The Heliocentric Worlds of Sun Ra, Volume Two is a 1965 recording by the jazz musician Sun Ra and his Solar Arkestra. Where Volume One of the Heliocentric Worlds series had predominantly featured short abstract pieces, Volume Two features longer pieces performed by a smaller group, making it closer in spirit to the contemporaneous The Magic City, released on Ra's own Saturn label. The record has been widely bootlegged, some versions of which were retitled The Sun Myth.

The album was re-released on CD by ZYX-Music (ESP 1017–2) in the 1990s.

The songs

"The Sun Myth" is constructed around the intertwining of Ronnie Boykins's bowed bass and Ra's electronic keyboard.
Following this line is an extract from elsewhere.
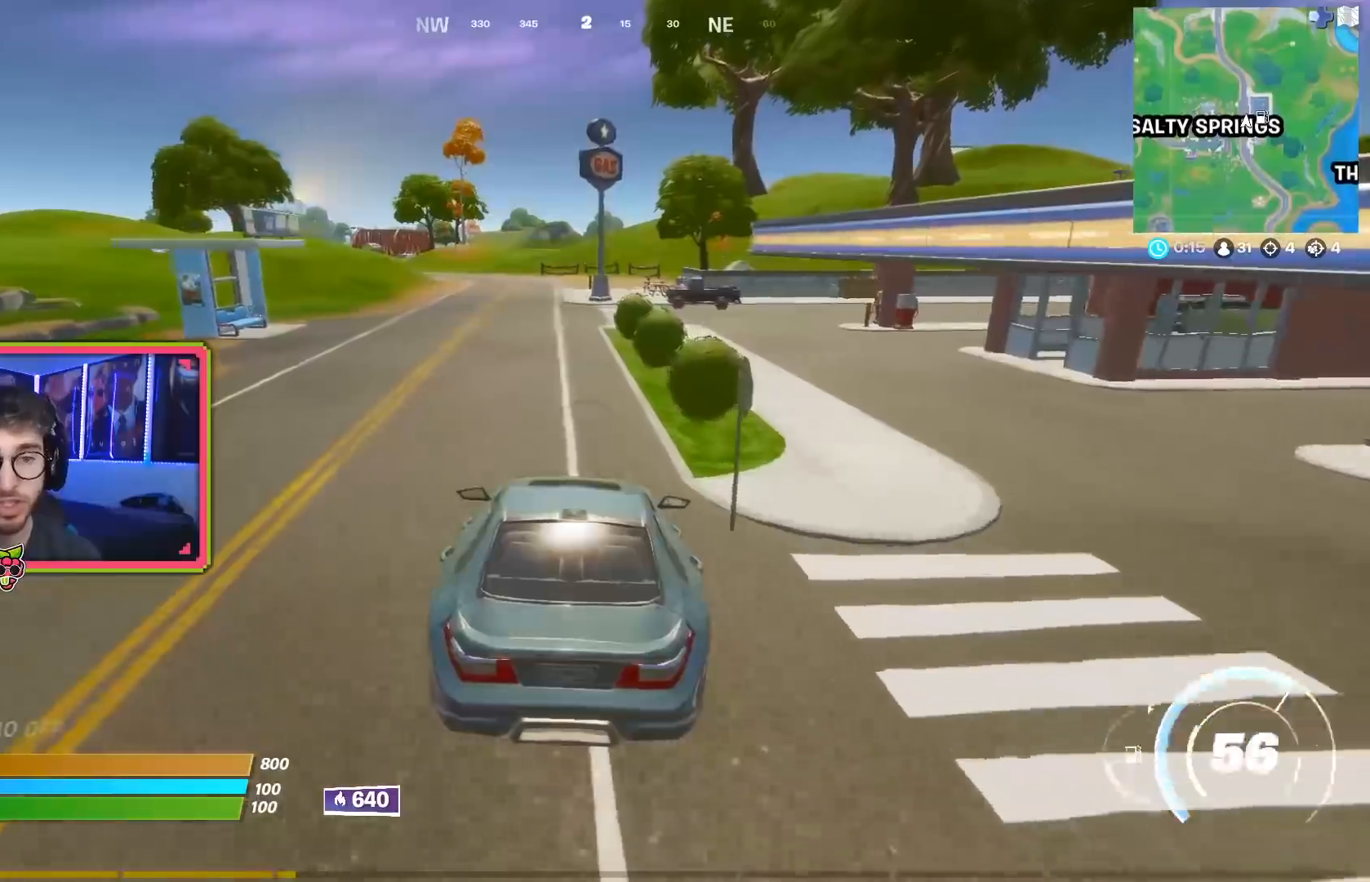
{"buttons": [], "left_stick": "up", "right_stick": "center", "events": [[33, "left_stick", "up"], [167, "R2", "up"]]}
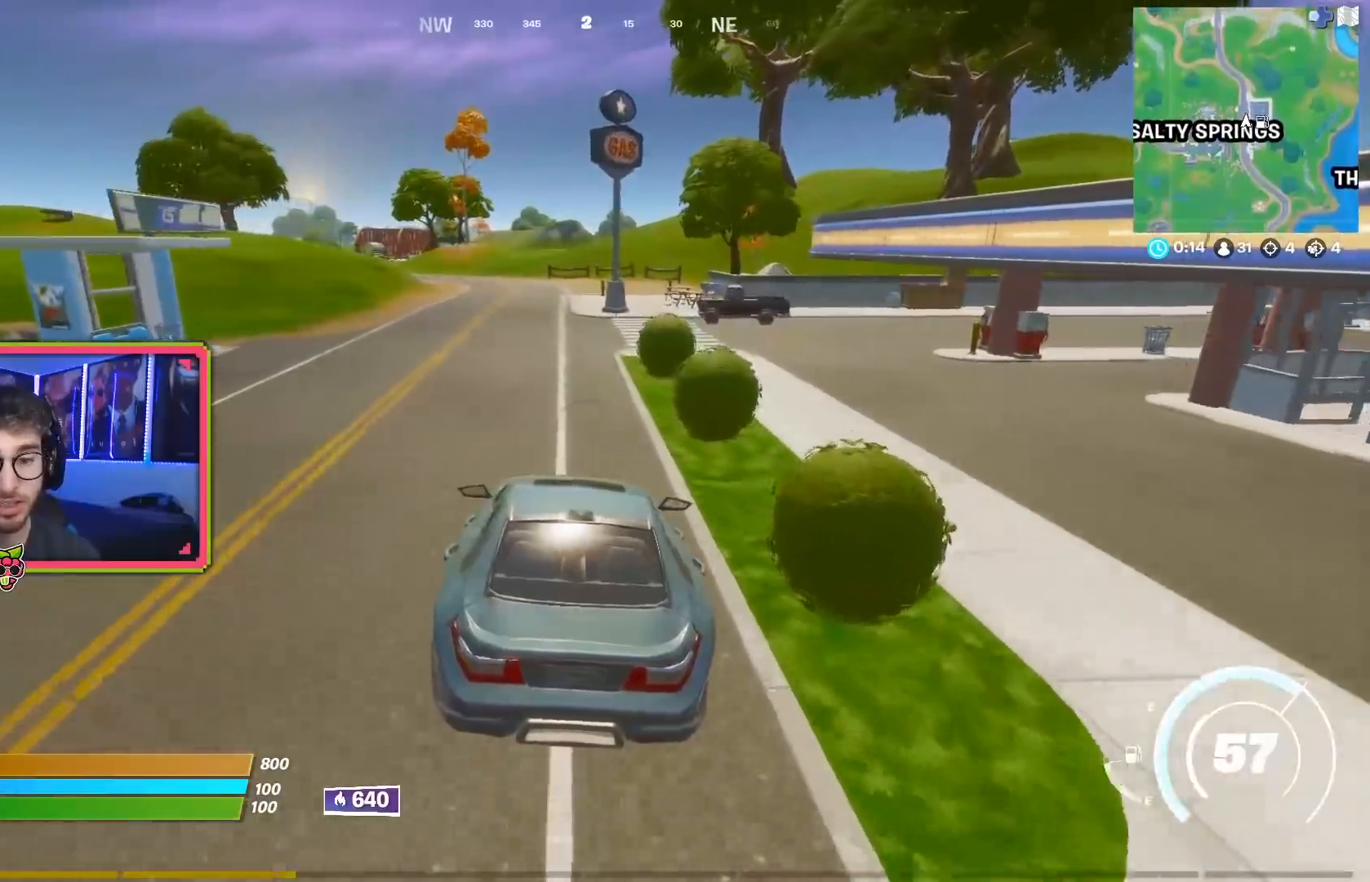
{"buttons": [], "left_stick": "up", "right_stick": "center", "events": []}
These predominantly low sounds contrast sharply with the interlude commentaries from the other Arkestra members. A rare alternative version – also on ESP, and with the same catalogue number – overlays African singing at the beginning and end of the piece.

"A House of Beauty" is a feature for piccolo, keyboards and bowed bass, which transforms into a piano and plucked bass duet.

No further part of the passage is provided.